Do you think I do not know where his head comes to in the cabinet door,
where I saw him every morning of my life? No, sir, that thing in the
mask was never Dr. Jekyll--God knows what it was, but it was never Dr.
Jekyll; and it is the belief of my heart that there was murder done."

"Poole," replied the lawyer, "if you say that, it will become my duty to
make certain. Much as I desire to spare your master's feelings, much as
I am puzzled by this note which seems to prove him to be still alive, I
shall consider it my duty to break in that door."

"Ah, Mr. Utterson, that's talking!" cried the butler.

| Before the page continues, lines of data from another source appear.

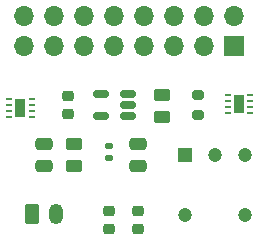
<source format=gbr>
%TF.GenerationSoftware,KiCad,Pcbnew,8.0.1*%
%TF.CreationDate,2024-03-24T19:04:35+02:00*%
%TF.ProjectId,PowerKiCad-CLRMAT005,506f7765-724b-4694-9361-642d434c524d,rev?*%
%TF.SameCoordinates,Original*%
%TF.FileFunction,Soldermask,Top*%
%TF.FilePolarity,Negative*%
%FSLAX46Y46*%
G04 Gerber Fmt 4.6, Leading zero omitted, Abs format (unit mm)*
G04 Created by KiCad (PCBNEW 8.0.1) date 2024-03-24 19:04:35*
%MOMM*%
%LPD*%
G01*
G04 APERTURE LIST*
G04 Aperture macros list*
%AMRoundRect*
0 Rectangle with rounded corners*
0 $1 Rounding radius*
0 $2 $3 $4 $5 $6 $7 $8 $9 X,Y pos of 4 corners*
0 Add a 4 corners polygon primitive as box body*
4,1,4,$2,$3,$4,$5,$6,$7,$8,$9,$2,$3,0*
0 Add four circle primitives for the rounded corners*
1,1,$1+$1,$2,$3*
1,1,$1+$1,$4,$5*
1,1,$1+$1,$6,$7*
1,1,$1+$1,$8,$9*
0 Add four rect primitives between the rounded corners*
20,1,$1+$1,$2,$3,$4,$5,0*
20,1,$1+$1,$4,$5,$6,$7,0*
20,1,$1+$1,$6,$7,$8,$9,0*
20,1,$1+$1,$8,$9,$2,$3,0*%
G04 Aperture macros list end*
%ADD10RoundRect,0.062500X-0.187500X-0.062500X0.187500X-0.062500X0.187500X0.062500X-0.187500X0.062500X0*%
%ADD11R,0.900000X1.600000*%
%ADD12C,1.200000*%
%ADD13R,1.200000X1.200000*%
%ADD14RoundRect,0.225000X-0.250000X0.225000X-0.250000X-0.225000X0.250000X-0.225000X0.250000X0.225000X0*%
%ADD15RoundRect,0.250000X-0.475000X0.250000X-0.475000X-0.250000X0.475000X-0.250000X0.475000X0.250000X0*%
%ADD16RoundRect,0.218750X0.256250X-0.218750X0.256250X0.218750X-0.256250X0.218750X-0.256250X-0.218750X0*%
%ADD17RoundRect,0.150000X0.512500X0.150000X-0.512500X0.150000X-0.512500X-0.150000X0.512500X-0.150000X0*%
%ADD18RoundRect,0.250000X0.450000X-0.262500X0.450000X0.262500X-0.450000X0.262500X-0.450000X-0.262500X0*%
%ADD19R,1.700000X1.700000*%
%ADD20O,1.700000X1.700000*%
%ADD21RoundRect,0.250000X-0.450000X0.262500X-0.450000X-0.262500X0.450000X-0.262500X0.450000X0.262500X0*%
%ADD22RoundRect,0.135000X-0.185000X0.135000X-0.185000X-0.135000X0.185000X-0.135000X0.185000X0.135000X0*%
%ADD23RoundRect,0.200000X-0.275000X0.200000X-0.275000X-0.200000X0.275000X-0.200000X0.275000X0.200000X0*%
%ADD24RoundRect,0.250000X-0.350000X-0.625000X0.350000X-0.625000X0.350000X0.625000X-0.350000X0.625000X0*%
%ADD25O,1.200000X1.750000*%
G04 APERTURE END LIST*
D10*
%TO.C,U2*%
X153550000Y-92925000D03*
X153550000Y-93425000D03*
X153550000Y-93925000D03*
X153550000Y-94425000D03*
X155450000Y-94425000D03*
X155450000Y-93925000D03*
X155450000Y-93425000D03*
X155450000Y-92925000D03*
D11*
X154500000Y-93675000D03*
%TD*%
D12*
%TO.C,SW1*%
X149960000Y-103080000D03*
X155040000Y-103080000D03*
D13*
X149960000Y-98000000D03*
D12*
X152500000Y-98000000D03*
X155040000Y-98000000D03*
%TD*%
D14*
%TO.C,C1*%
X146000000Y-102725000D03*
X146000000Y-104275000D03*
%TD*%
D15*
%TO.C,C3*%
X138000000Y-97050000D03*
X138000000Y-98950000D03*
%TD*%
D16*
%TO.C,D1*%
X140000000Y-94562500D03*
X140000000Y-92987500D03*
%TD*%
D17*
%TO.C,U3*%
X145137500Y-94725000D03*
X145137500Y-93775000D03*
X145137500Y-92825000D03*
X142862500Y-92825000D03*
X142862500Y-94725000D03*
%TD*%
D18*
%TO.C,R2*%
X140500000Y-98912500D03*
X140500000Y-97087500D03*
%TD*%
D15*
%TO.C,C4*%
X146000000Y-97050000D03*
X146000000Y-98950000D03*
%TD*%
D19*
%TO.C,J1*%
X154080000Y-88775000D03*
D20*
X154080000Y-86235000D03*
X151540000Y-88775000D03*
X151540000Y-86235000D03*
X149000000Y-88775000D03*
X149000000Y-86235000D03*
X146460000Y-88775000D03*
X146460000Y-86235000D03*
X143920000Y-88775000D03*
X143920000Y-86235000D03*
X141380000Y-88775000D03*
X141380000Y-86235000D03*
X138840000Y-88775000D03*
X138840000Y-86235000D03*
X136300000Y-88775000D03*
X136300000Y-86235000D03*
%TD*%
D21*
%TO.C,R3*%
X148000000Y-92950000D03*
X148000000Y-94775000D03*
%TD*%
D22*
%TO.C,R1*%
X143500000Y-97265000D03*
X143500000Y-98285000D03*
%TD*%
D10*
%TO.C,U1*%
X135050000Y-93275000D03*
X135050000Y-93775000D03*
X135050000Y-94275000D03*
X135050000Y-94775000D03*
X136950000Y-94775000D03*
X136950000Y-94275000D03*
X136950000Y-93775000D03*
X136950000Y-93275000D03*
D11*
X136000000Y-94025000D03*
%TD*%
D23*
%TO.C,R4*%
X151000000Y-92950000D03*
X151000000Y-94600000D03*
%TD*%
D14*
%TO.C,C2*%
X143500000Y-102725000D03*
X143500000Y-104275000D03*
%TD*%
D24*
%TO.C,J2*%
X137000000Y-103000000D03*
D25*
X139000000Y-103000000D03*
%TD*%
M02*

</source>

"And now comes the second question," resumed Utterson: "Who is going to
do it?"

"Why, you and me, sir," was the undaunted reply.

"That's very well said," returned the lawyer; "and whatever comes of it,
I shall make it my business to see you are no loser."

"There is an axe in the theatre," continued Poole; "and you might take
the kitchen poker for yourself."

The lawyer took that rude but weighty instrument into his hand, and
balanced it. "Do you know, Poole," he said, looking up, "that you and I
are about to place ourselves in a position of some peril?"